◆ SET OF TASKS
(a) Decide whether each statement agrees with the post on reified generics: (i) the writer favors making the method descriptor variant; (ii) in the translated Holder class, the field element is declared as Object; (iii) Holder<Complex> is the master class. For each, answer yes or no and quote the deciding words of the post.
(b) Reproduce the passage of the post on reified generics starting at "- a way explain" and ending at "from the master class.".

### EXERCISE PASSAGE

Reified generics - shadow class edition.
I believe that try to make method descriptor variant is a bad idea, it comes
from the model 1...3 experimentation but it's an artifact of such
implementations, not a concept.
Here i describe a way to keep generics erased even if they are reified.
If the descriptor is erased, we need a way to get reified type argument at
runtime so you can use 'checkcast' to verify that the arguments that are
parameterized have the right type.
By example
class Holder<any E> {
E element;
<when E!= void> // can be specialized to throw a NoSuchMethodError if E is
void
E get() {
return element;
}
<when E!= void>
void set(E element) {
this.element = element;
}
}
will be translated into
class Holder<any E> {
Object element;
Object get() {
return element;
}
void set(Object element) {
element checkcast Es
// verify that element is the type argument of E here
this.element = element;
}
}
Now to bridge the gap, we also need:
- a way to explain to the VM at runtime that the field 'element' is specialized
(if it's a value type)
- a way explain to the VM at runtime that the methods get and set has different
implementations
For that i proposed a new mechanism in the VM called master class/shadow class
which is a way define a specialized class, the shadow class, from a template
class, the master class. In my example, Holder is the master class and
Holder<Complex> with Complex a value type is a shadow class 'derived' at
runtime from the master class.

######
### SUPPLIED MATERIAL

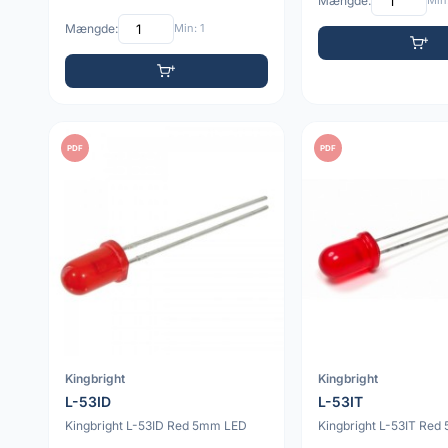
Mængde:
Min:
Mængde:
Min: 1
PDF
PDF
Kingbright
Kingbright
L-53ID
L-53IT
Kingbright L-53ID Red 5mm LED
Kingbright L-53IT Re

######

◆ EXERCISE ANSWERS
(a)
(i) No: "I believe that try to make method descriptor variant is a bad idea"
(ii) Yes: "Object element;"
(iii) No: "Holder is the master class and Holder<Complex> with Complex a value type is a shadow class"

(b)
- a way explain to the VM at runtime that the methods get and set has different
implementations
For that i proposed a new mechanism in the VM called master class/shadow class
which is a way define a specialized class, the shadow class, from a template
class, the master class. In my example, Holder is the master class and
Holder<Complex> with Complex a value type is a shadow class 'derived' at
runtime from the master class.